The idea of a suffering God is as wildly unpopular to us today, as it was when Jesus walked the earth some two thousand years ago. In our culture today, we associate suffering with weakness and vulnerability. We do whatever we can to avoid the sting of suffering in our life. For many of us, our childhood concept of God was a strong, confidant, authoritarian, and likely patriarchal figure in our lives. That image sustains us through our childhood, but as we grow older, that image of the strong “God” begins to crumble, and we see in its place not a confident deity, but penniless rabbi dying on a cross.

It’s embarrassing. It was during Jesus’ life for sure. When he proclaimed publically that he was God’s chosen, a messiah, people couldn’t believe him, because they looked at him and nothing about him fit their idea of what God should be. They expected a king who would be strong and mighty, who would free Israel from Roman rule. Instead they got a young rabbi who hung out with the outsiders, and who had no intention of any military insurrection against Rome.

For this self-proclaimed messiah, God’s chosen, life ended as a public relations disaster. He died a criminal’s death on a cross, his friends deserted him, and from an outsider’s perspective it appeared that his life was a failure. Except that it wasn’t. 

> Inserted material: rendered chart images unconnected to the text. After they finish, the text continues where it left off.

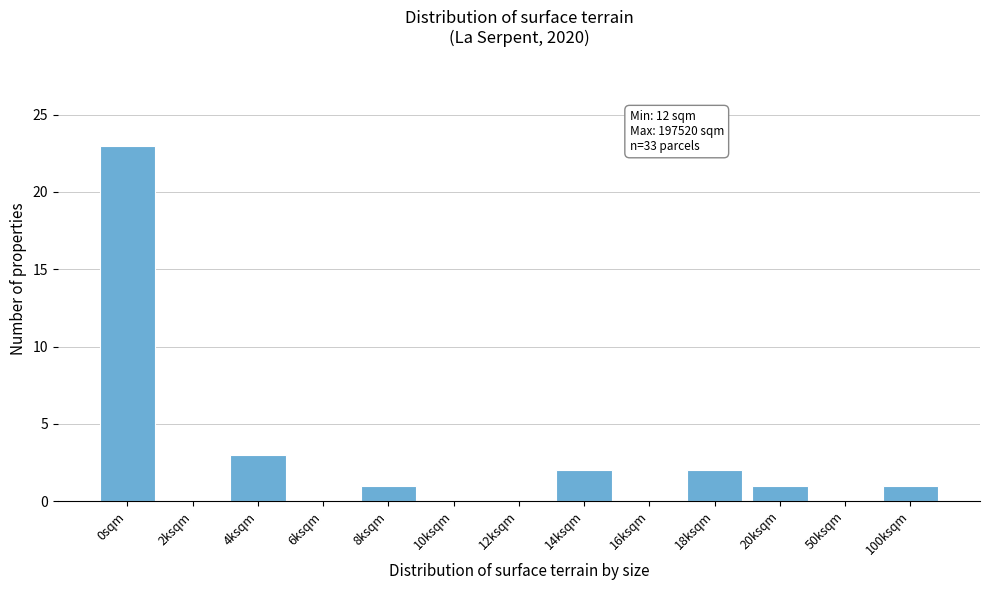

Reading right to left, extract all data points from this chart.

100ksqm=1	50ksqm=0	20ksqm=1	18ksqm=2	16ksqm=0	14ksqm=2	12ksqm=0	10ksqm=0	8ksqm=1	6ksqm=0	4ksqm=3	2ksqm=0	0sqm=23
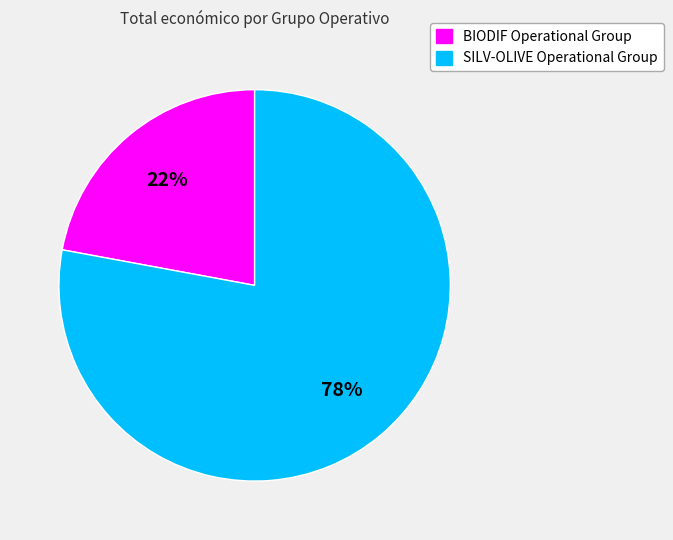

What percentage is the SILV-OLIVE Operational Group slice, to the nearest percent?

78%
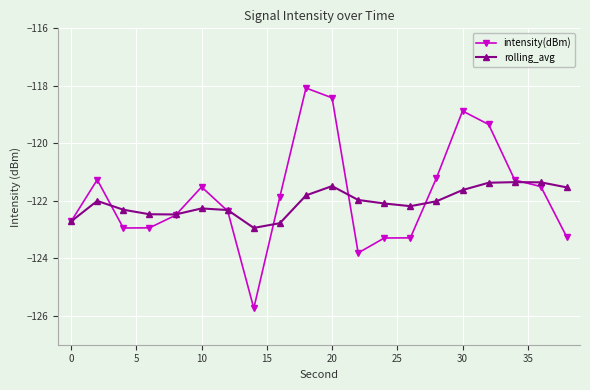

Rank the series by their average value, from highest to lowest.

intensity(dBm), rolling_avg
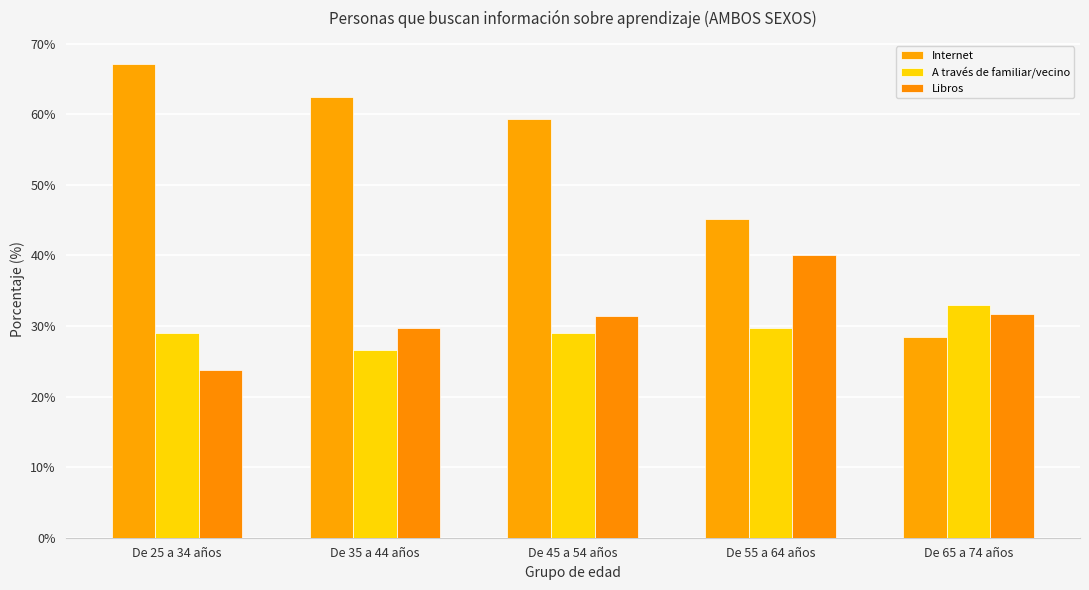

What is the difference between the highest and lowest values at De 65 a 74 años?

4.5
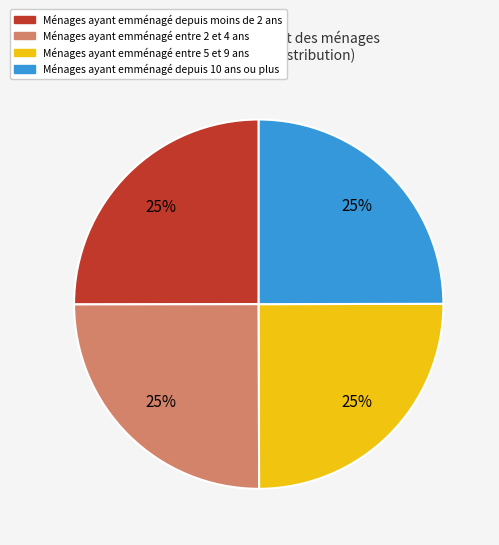

To the nearest percent, what is the average slice percentage?

25%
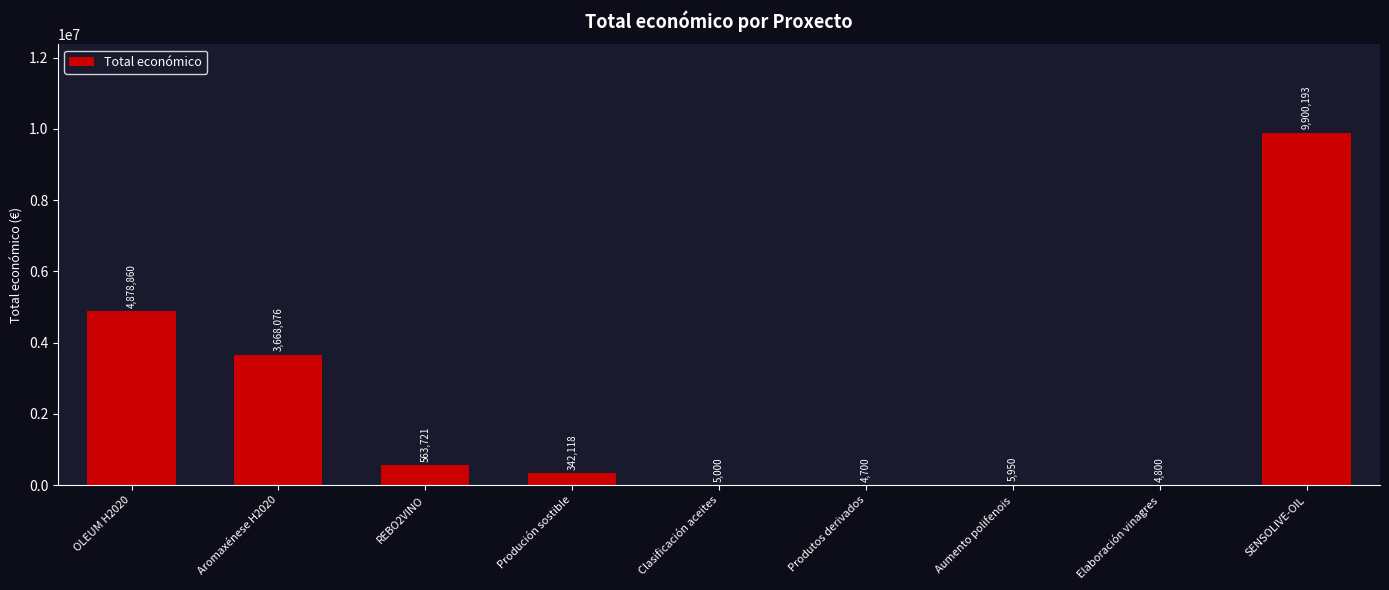

Between REBO2VINO and Aromaxénese H2020, which is larger?

Aromaxénese H2020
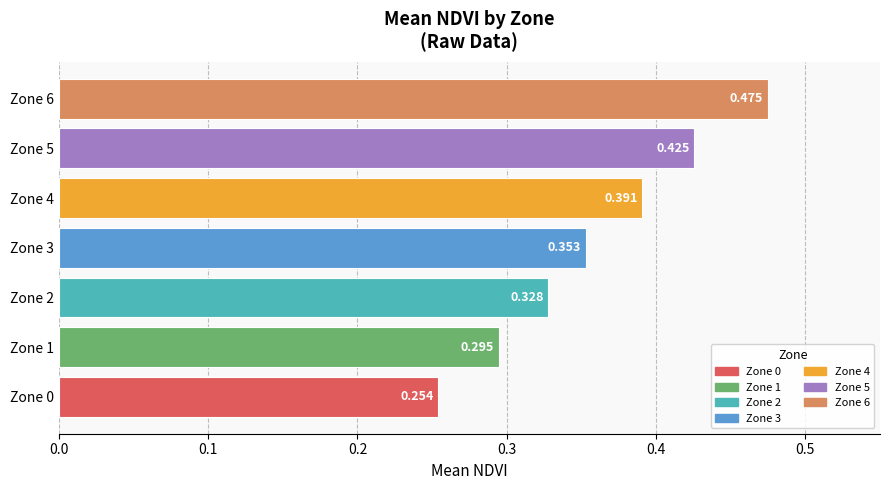

List the labels in order of value, smallest first.

Zone 0, Zone 1, Zone 2, Zone 3, Zone 4, Zone 5, Zone 6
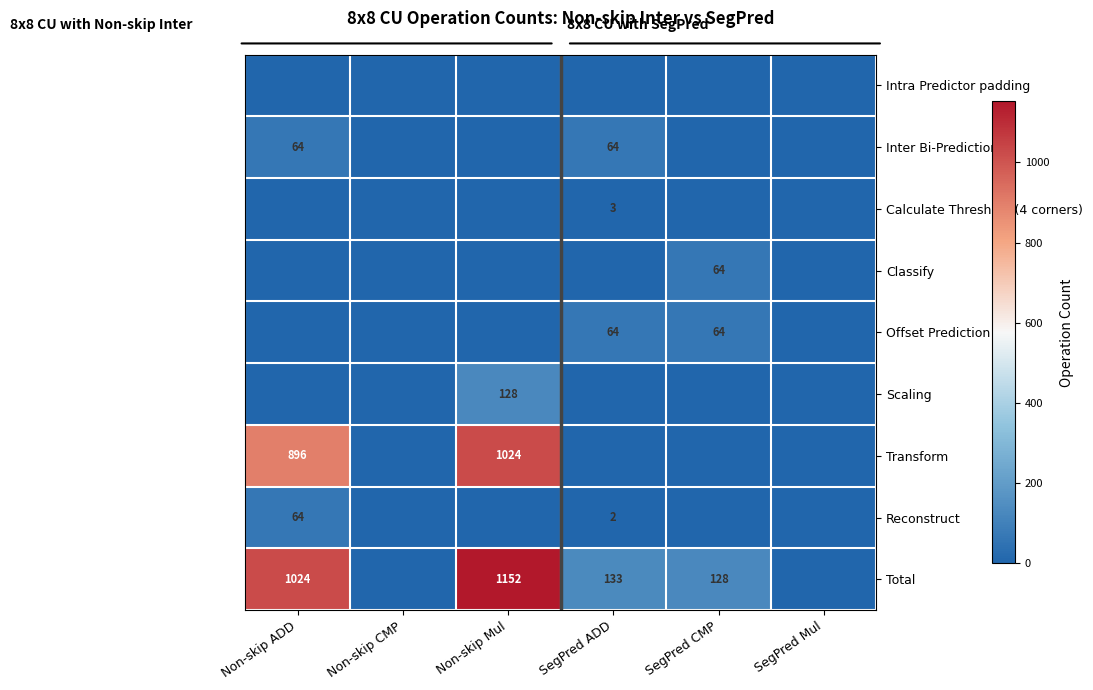

Is it true that Scaling equals 56 at Non-skip Mul?

False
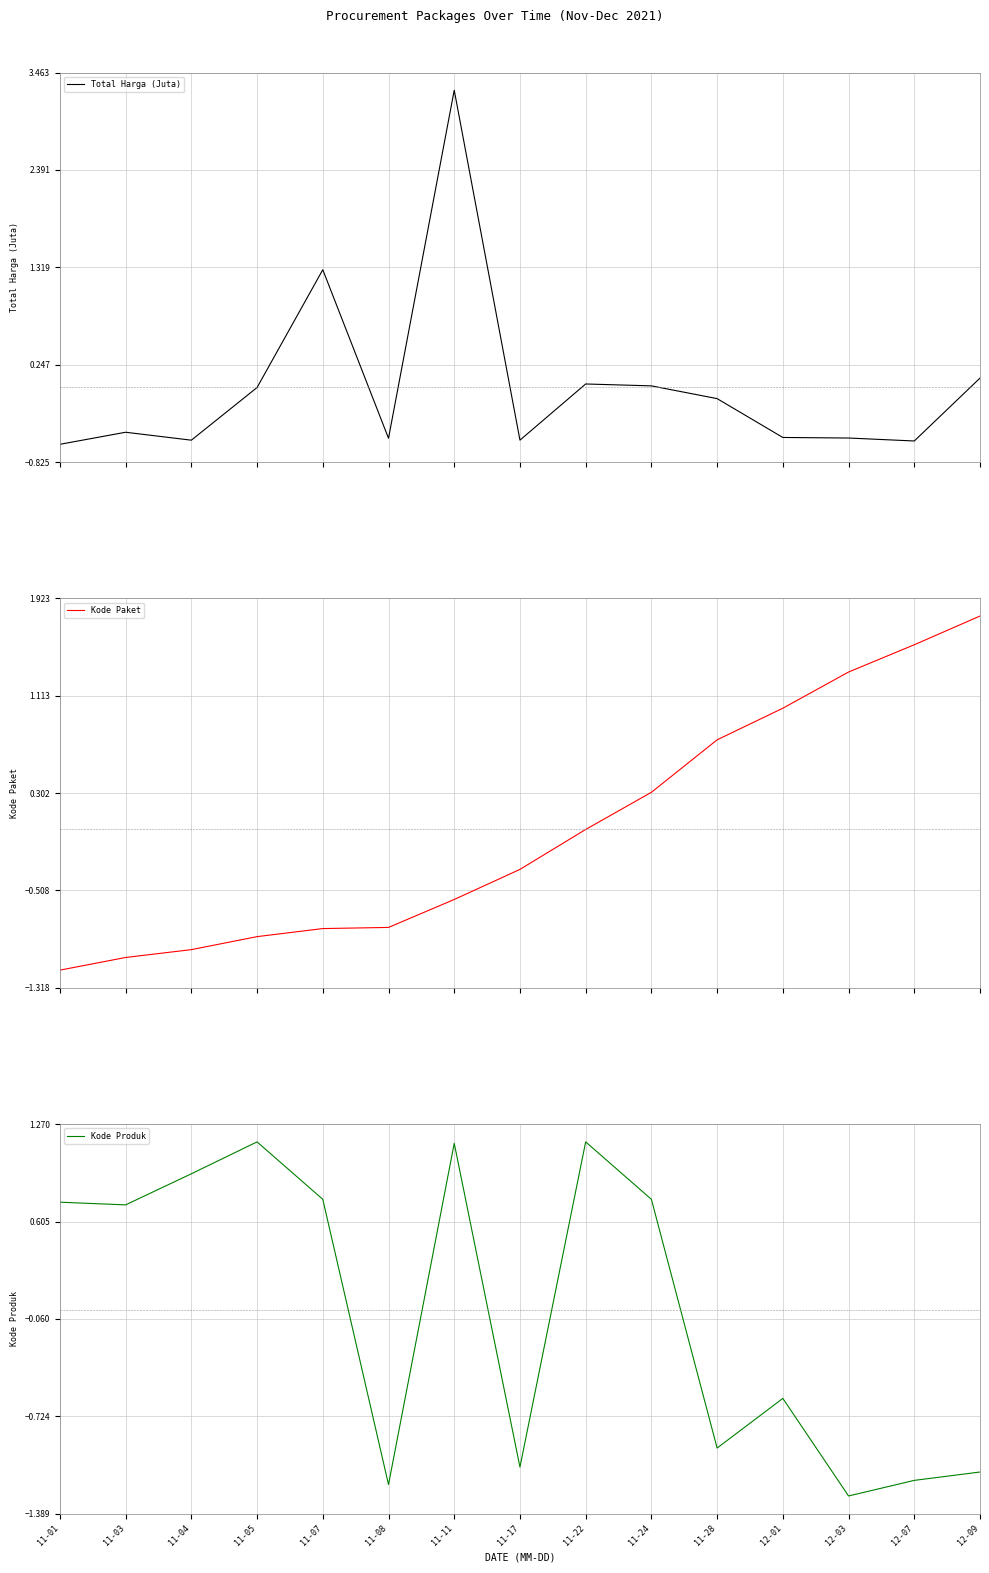

List the labels in order of Total Harga (Juta) value, largest first.

11-11, 11-07, 12-09, 11-22, 11-24, 11-05, 11-28, 11-03, 12-01, 12-03, 11-08, 11-17, 11-04, 12-07, 11-01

The book of Hebrews says this morning “[f]or the joy that was set before him Jesus endured the cross, despising the shame.” Jesus embraced suffering with joy. How many of us could say that we have ever joyfully suffered, let alone even thought it a possibility? If God is a suffering God, as the rabbis at Auschwitz knew, then that means that we no longer need to be afraid of the inevitable suffering we encounter in our lives. 

The gift of suffering is that our suffering connects us to God in ways words simply cannot describe. I know this to be factually true because I have heard from so many people in hospital rooms, assisted living homes, and on the streets who clearly are suffering, and yet they tell me they are blessed. And they tell me they know God is with them. It is the dying, the sick, the homeless, who become our saints, our icons, pointing out to us through their suffering that they are connected to God in a way our culture of acquisition, leisure, and ownership cannot and will not ever comprehend. 

The model of the life of the Buddha and the life of Jesus was to turn toward, not way from, suffering. The closer we come to it, the more we are convinced that we are loved with a love that is more dependable than even our own, prized more highly than ever we could prize ourselves, so that like Jesus we can be full of joy, strongly invulnerable in the midst of our vulnerability. 

People still come to me with questions about God that honestly are unanswerable. I admit that me explanation that “God suffers, too” is not very helpful to a person undergoing a crisis. Or is it?  For the rabbis at Auschwitz, it was enough for them to say that even though God was guilty, they never doubted God’s presence with them. That’s why they prayed after the trial.  For those rabbis, it was God’s suffering alongside them that preserved their faith.

This is not a wildly popular message, but neither is what we hear from the Bible today. These are hard, difficult truths to receive. And yet for any of us who has walked through the dark night of the soul, we know this is true. Through God’s strength, not ours, we can turn our faces towards suffering, we can befriend it, invite into our lives rather than push it away. 

Fear not.  God walks with you, suffers beside you, and carries you through darkness into light.  AMEN.